** Description of the task **
Please, without the pictures, retype exactly the lines from the start of the material through the line that holds "om in aanmerking te komen voor een".

** Provided entries **
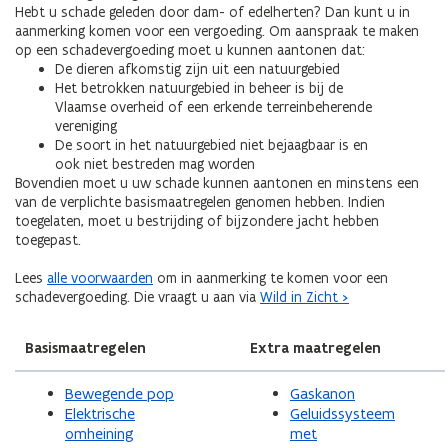
Hebt u schade geleden door dam- of edelherten? Dan kunt u in
aanmerking komen voor een vergoeding. Om aanspraak te maken
op een schadevergoeding moet u kunnen aantonen dat:
De dieren afkomstig zijn uit een natuurgebied
Het betrokken natuurgebied in beheer is bij de
Vlaamse overheid of een erkende terreinbeherende
vereniging
De soort in het natuurgebied niet bejaagbaar is en
ook niet bestreden mag worden
Bovendien moet u uw schade kunnen aantonen en minstens een
van de verplichte basismaatregelen genomen hebben. Indien
toegelaten, moet u bestrijding of bijzondere jacht hebben
toegepast.
Lees
alle voorwaarden
om in aanmerking te komen voor een
schadevergoeding. Die vraagt u aan via
Wild in Zicht >
Basismaatregelen
Extra maatregelen
Bewegende pop
Gaskanon
Elektrische
Geluidssysteem
omheining
met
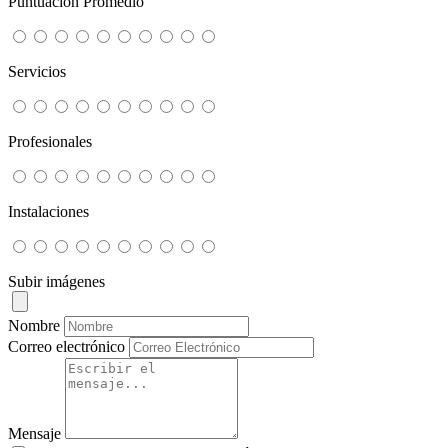
Puntuación Promedio
Servicios
Profesionales
Instalaciones
Subir imágenes
Nombre
Correo electrónico
Mensaje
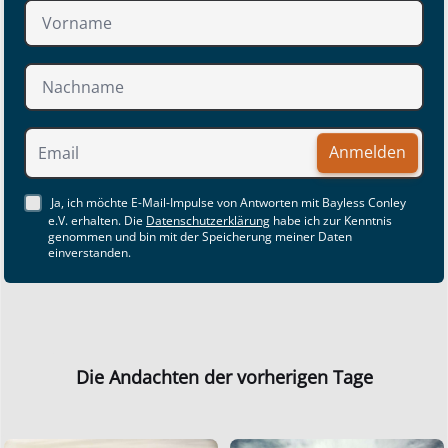
Anmelden
Ja, ich möchte E-Mail-Impulse von Antworten mit Bayless Conley
e.V. erhalten. Die
Datenschutzerklärung
habe ich zur Kenntnis
genommen und bin mit der Speicherung meiner Daten
einverstanden.
Die Andachten der vorherigen Tage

** Your response **
Hebt u schade geleden door dam- of edelherten? Dan kunt u in
aanmerking komen voor een vergoeding. Om aanspraak te maken
op een schadevergoeding moet u kunnen aantonen dat:
De dieren afkomstig zijn uit een natuurgebied
Het betrokken natuurgebied in beheer is bij de
Vlaamse overheid of een erkende terreinbeherende
vereniging
De soort in het natuurgebied niet bejaagbaar is en
ook niet bestreden mag worden
Bovendien moet u uw schade kunnen aantonen en minstens een
van de verplichte basismaatregelen genomen hebben. Indien
toegelaten, moet u bestrijding of bijzondere jacht hebben
toegepast.
Lees
alle voorwaarden
om in aanmerking te komen voor een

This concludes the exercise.